Isabella Bradford/Susan Holloway Scott said...

Anonymous, I'm told that the book will soon be available on Amazon and B&N as an ebook - please check back on those sites in the next week or two. While downloading ebooks is fast, apparently it takes a bit to make them available (and no, I have NO idea why.)

Deb, I didn't realize there was a writer with the name! She can't be a direct descendent of the older Katherine, since she had no children named Sedley - but possibly a distant cousin? Even if it's just fortuitous coincidence, I love it - and probably so would the original Katherine.:)

Katya said...

I would like to thank you for such a remarkable work.
Just finished the your latest creation about the King and Countess of Dorchester. It was very unusual for me to read the book from the first person, but it created interesting point of view non the less. In other word I loved it every page of it.
Only one question: why do some believe that the Kathrine's daughter was not Kings but colonel Graham? (it's a bad habit called internet,it give you so many different opinions)

Isabella Bradford/Susan Holloway Scott said...

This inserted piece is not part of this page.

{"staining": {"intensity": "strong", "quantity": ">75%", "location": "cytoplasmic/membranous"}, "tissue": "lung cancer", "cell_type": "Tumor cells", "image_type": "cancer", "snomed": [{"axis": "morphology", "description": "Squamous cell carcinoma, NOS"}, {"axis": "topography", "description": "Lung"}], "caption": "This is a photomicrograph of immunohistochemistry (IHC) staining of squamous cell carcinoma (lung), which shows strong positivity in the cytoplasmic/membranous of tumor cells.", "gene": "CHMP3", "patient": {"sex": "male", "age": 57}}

Katya, thank you so much for your kind words for "The Countess & the King" - I'm so glad to hear that you enjoyed it so much. :)

As for the question as to whether Katherine's daughter could claim royal blood, or just "old gamekeeper Graham's" - that deserves a more complicated answer!

The 17th c. is a time when printed libels, slanderous poems, and other kinds of scandal sheets (most unsigned, or dubiously attributed) were just becoming popular. Kings and royal mistresses were obvious targets. While royal politics were the true target, the easiest and most amusing angle to take was often laden with sex. So to attack and belittle James, Katherine was often presented as unfaithful and unsatisfied, a lust-crazed harlot that seems to have had little basis in reality.

While Colonel Graham had been an earlier suitor of Katherine's, he seems to have been completely loyal to his wife, and also very loyal to James (to his near-ruin after James fled to exile.) So how conveniently wicked to say that Katherine's daughter was really Graham's, and claiming that James was doubly betrayed by two people he most trusted.

The problem with all this 17th c. slander is that later historians accepted it as truth. The Victorians are particularly guilty of this, esp. since they really wanted to believe that life in Restoration England was every bit as bad and sinful as they suspected. One historian accepts gossip as fact and prints it, and then the next one, too, reprints and retells the story, until it's completely accepted over the years as truth.

I've found this has happened over and over with the royal mistresses in particular - you really have to sift through and question almost everything about them until you get back to the primary source. So while there were certainly whispers about Graham and Katherine and the parentage of Lady Darnley, and even sources out there quoting Graham as declaring the baby was his, I don't believe it - not only because there's no primary source proof, but also because it just doesn't "feel" right with what is known of the people involved.

Of course, after 300 or so years, who really knows for sure? *g*

Katya said...

Good Day Susan, I finished another creation of yours "French Mistess". It was a delight to read more about beautifl Lady as Louise.
Please tell us who is going to be another historical lady?
Thank you so much for writing.

Anonymous said...

Katherine told her two sons by her husband, "If anyone calls you the sons of a whore, you must live with it, because its the truth. But if anyone calls you bastards, fight til you die, for you are an honest man's sons". Good for her.